We present two simple approaches to calibrate a stereo camera setup with heterogeneous lenses: a wide-angle fish-eye lens and a narrow-angle lens in left and right sides, respectively. Instead of using a conventional black-white checkerboard pattern, we design an embedded checkerboard pattern by combining two differently colored patterns. In both approaches, we split the captured stereo images into RGB channels and extract R and inverted G channels from left and right camera images, respectively. In our first approach, we consider the checkerboard pattern as the world coordinate system and calculate left and right transformation matrices corresponding to it.
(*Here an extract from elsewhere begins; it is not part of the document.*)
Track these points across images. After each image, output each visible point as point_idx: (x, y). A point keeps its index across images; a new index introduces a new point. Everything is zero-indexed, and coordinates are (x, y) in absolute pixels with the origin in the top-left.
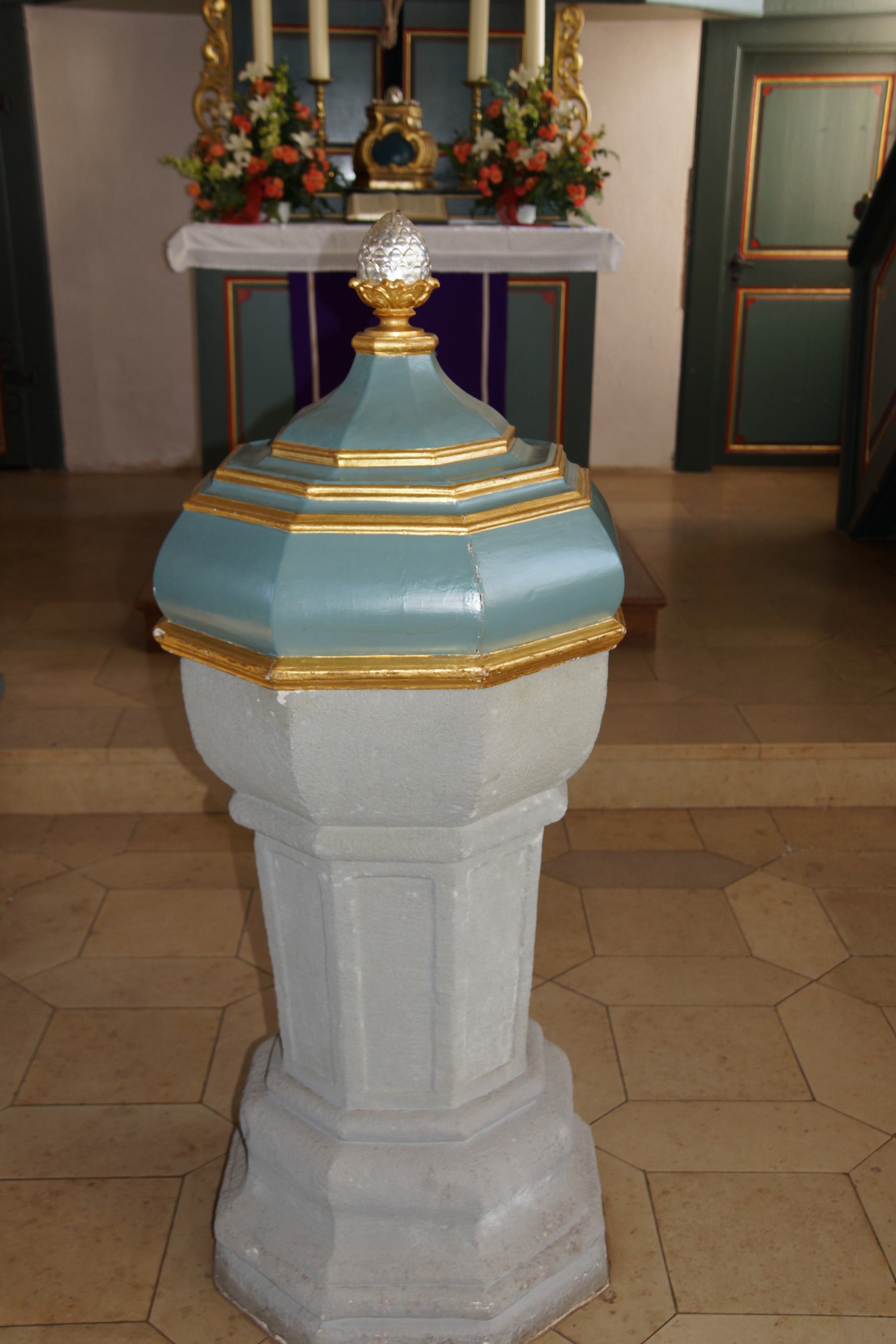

We use these two transformation matrices to estimate the relative pose of the right camera by multiplying the inversed left transformation with the right. In the second approach, we calculate a planar homography transformation to identify common object points in left-right image pairs and treat them with the well-known Zhangs camera calibration method. We analyze the robustness of these two approaches by comparing reprojection errors and image rectification results. Experimental results show that the second method is more accurate than the first one.